“I am very glad to welcome you again,” was Mme. de Saunois’ greeting to Raymonde. “How very well you are looking!”
These stereotyped phrases, expected of her as the hostess, were spoken at random; as a matter of fact, Raymonde had never looked so delicate and pale. In fear and trembling she looked about the room. Pierre Ducal was there. After an absence of several months, he had come back; his old interests had reasserted themselves. At first he had been missed, but his return did not cause much of a stir. How many attempts one makes, how many backward steps one takes, before one can give up society! It seems we are the slaves of habits from which we cannot break ourselves. We often prefer them to the ideals of our better nature, ideals that might lead us to undreamed heights. It took a long time and very deep suffering for me to realise the nothingness of social life. We could not avoid Ducal. Mme. de Saunois had been speaking to him, and when she came to greet some new arrivals we were brought face to face. He bowed respectfully to my wife, without saying a word, while she, conquering her feelings, extended her hand to him.
That action on her part was an expression of her tenderness for me and of her complete self-immolation, and yet, at the same time, it affected me disagreeably, because it caused me to admire her magnanimity when I knew that I myself was still disloyal. I greeted my old friend cordially, but he only bowed to me. I was for a moment jealous of the forgiveness he had received. Would he not thus recover his wounded pride if, as every indication led me to believe, he had loved and still loved her?
But this feeling gave way to one of interest as I saw Mme. de H— enter the room with a train of admirers. She stopped short a few steps from us and continued her conversation in a loud tone of voice. Nothing could have been more vulgar than that apparently accidental but carefully planned halt.
She was possibly the only person in the room who was talking, for all other conversations ceased, as people observed the direction she was taking. No doubt an interesting scene was expected, of which no one wanted to lose the slightest detail. My private life was not a secret, in a world where every one knows every one’s else remissness and finds self-justification in it, or, if necessary, material for revenge. But why did Mme. de H— seek a demonstration which might so easily have been avoided? Accustomed to publicity, and having won great popularity, she had every possible advantage over Raymonde, whose timidity, interpreted as disdain, had not made her a favourite. But in that salon, as when hunting in a forest, one lay in wait for death and inhaled an odour of blood.
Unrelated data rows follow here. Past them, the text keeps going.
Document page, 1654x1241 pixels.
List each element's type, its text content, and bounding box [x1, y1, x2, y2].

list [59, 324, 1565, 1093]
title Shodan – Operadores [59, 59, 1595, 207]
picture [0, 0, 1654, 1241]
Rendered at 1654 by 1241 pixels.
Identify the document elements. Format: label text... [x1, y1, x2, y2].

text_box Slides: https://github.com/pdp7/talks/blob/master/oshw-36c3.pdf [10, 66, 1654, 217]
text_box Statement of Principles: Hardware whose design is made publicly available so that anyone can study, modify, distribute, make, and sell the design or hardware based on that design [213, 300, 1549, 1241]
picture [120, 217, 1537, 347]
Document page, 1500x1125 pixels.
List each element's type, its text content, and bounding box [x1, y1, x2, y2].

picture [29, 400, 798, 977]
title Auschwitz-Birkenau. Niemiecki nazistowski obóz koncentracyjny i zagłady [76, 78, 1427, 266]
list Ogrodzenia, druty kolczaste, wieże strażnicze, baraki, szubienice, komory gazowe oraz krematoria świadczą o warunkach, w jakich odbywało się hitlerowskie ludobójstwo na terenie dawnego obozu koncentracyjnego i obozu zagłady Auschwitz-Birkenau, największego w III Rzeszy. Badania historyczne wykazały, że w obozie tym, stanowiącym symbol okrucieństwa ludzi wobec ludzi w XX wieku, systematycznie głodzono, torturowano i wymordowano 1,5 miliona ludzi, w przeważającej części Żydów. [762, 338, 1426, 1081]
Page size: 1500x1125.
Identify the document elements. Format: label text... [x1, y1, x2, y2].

I was standing behind my wife, and a change of position would have meant coming very close to Mme. de H—, whose manœuvres completely non-plussed me. It was very evident that she intended to make no advance to Raymonde, who, paralysed with fear, had become so pale that she kept up only with difficulty. She was exposed to public gaze like the little Christian martyrs of old, exhibited in full view before they were thrown to the wild beasts at the Coliseum. And I read contempt for me in the eyes of Pierre Ducal, who stood looking at me.
As soon as Raymonde gained her self-control she stepped forward and heroically extended her hand to Mme. de H—. As she did so, the picture of it all impressed itself on my mind: her beautiful profile looked like an alabaster bas-relief of a saint, with a halo about her head. But this fleeting image quickly faded from my mind in the contemplation of the simplicity of the situation which I had feared would be so complex.
“She knows nothing,” I assured myself, “how could she know? One always unnecessarily exaggerates the importance of things which do not happen and never will. It is a vicious habit to worry.”
On the other hand one often minimises the import of incidents, as was the case with me in this instance, because I could not understand the magnanimity of which my wife was capable. We are prone to forget bullets which have missed their mark, and, their danger once averted, promptly disregard their deadly power.
A concert was to be given during this evening of which I am writing. Mme. de H—, who was playing a game which I did not understand, invited me to a chair which she had reserved for me. No one seemed to take any notice of this fact, for other dramas, some suspected and others definitely known, had absorbed the general attention.